REQUIRED ACTION | An exact copy of all the data below is required.

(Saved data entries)
Content starts

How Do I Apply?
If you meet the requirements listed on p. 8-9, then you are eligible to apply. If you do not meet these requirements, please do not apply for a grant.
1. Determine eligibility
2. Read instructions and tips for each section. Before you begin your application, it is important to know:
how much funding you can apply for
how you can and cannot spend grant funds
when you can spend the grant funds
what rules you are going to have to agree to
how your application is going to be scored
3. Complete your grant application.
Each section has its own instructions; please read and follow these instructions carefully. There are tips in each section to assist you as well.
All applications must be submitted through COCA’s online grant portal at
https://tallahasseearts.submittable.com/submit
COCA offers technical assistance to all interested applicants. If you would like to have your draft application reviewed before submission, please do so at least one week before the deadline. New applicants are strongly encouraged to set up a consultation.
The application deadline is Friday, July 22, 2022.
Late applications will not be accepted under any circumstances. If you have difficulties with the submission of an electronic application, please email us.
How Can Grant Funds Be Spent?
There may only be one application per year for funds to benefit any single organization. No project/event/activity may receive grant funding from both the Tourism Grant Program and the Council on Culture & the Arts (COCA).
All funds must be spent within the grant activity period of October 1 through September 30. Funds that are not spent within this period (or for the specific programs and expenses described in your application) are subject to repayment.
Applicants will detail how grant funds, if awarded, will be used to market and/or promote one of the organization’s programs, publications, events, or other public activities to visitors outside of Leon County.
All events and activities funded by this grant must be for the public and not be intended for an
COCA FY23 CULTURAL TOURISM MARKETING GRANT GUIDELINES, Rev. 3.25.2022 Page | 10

Content ends

TASK ANSWER |
How Do I Apply?
If you meet the requirements listed on p. 8-9, then you are eligible to apply. If you do not meet these requirements, please do not apply for a grant.
1. Determine eligibility
2. Read instructions and tips for each section. Before you begin your application, it is important to know:
how much funding you can apply for
how you can and cannot spend grant funds
when you can spend the grant funds
what rules you are going to have to agree to
how your application is going to be scored
3. Complete your grant application.
Each section has its own instructions; please read and follow these instructions carefully. There are tips in each section to assist you as well.
All applications must be submitted through COCA’s online grant portal at
https://tallahasseearts.submittable.com/submit
COCA offers technical assistance to all interested applicants. If you would like to have your draft application reviewed before submission, please do so at least one week before the deadline. New applicants are strongly encouraged to set up a consultation.
The application deadline is Friday, July 22, 2022.
Late applications will not be accepted under any circumstances. If you have difficulties with the submission of an electronic application, please email us.
How Can Grant Funds Be Spent?
There may only be one application per year for funds to benefit any single organization. No project/event/activity may receive grant funding from both the Tourism Grant Program and the Council on Culture & the Arts (COCA).
All funds must be spent within the grant activity period of October 1 through September 30. Funds that are not spent within this period (or for the specific programs and expenses described in your application) are subject to repayment.
Applicants will detail how grant funds, if awarded, will be used to market and/or promote one of the organization’s programs, publications, events, or other public activities to visitors outside of Leon County.
All events and activities funded by this grant must be for the public and not be intended for an
COCA FY23 CULTURAL TOURISM MARKETING GRANT GUIDELINES, Rev. 3.25.2022 Page | 10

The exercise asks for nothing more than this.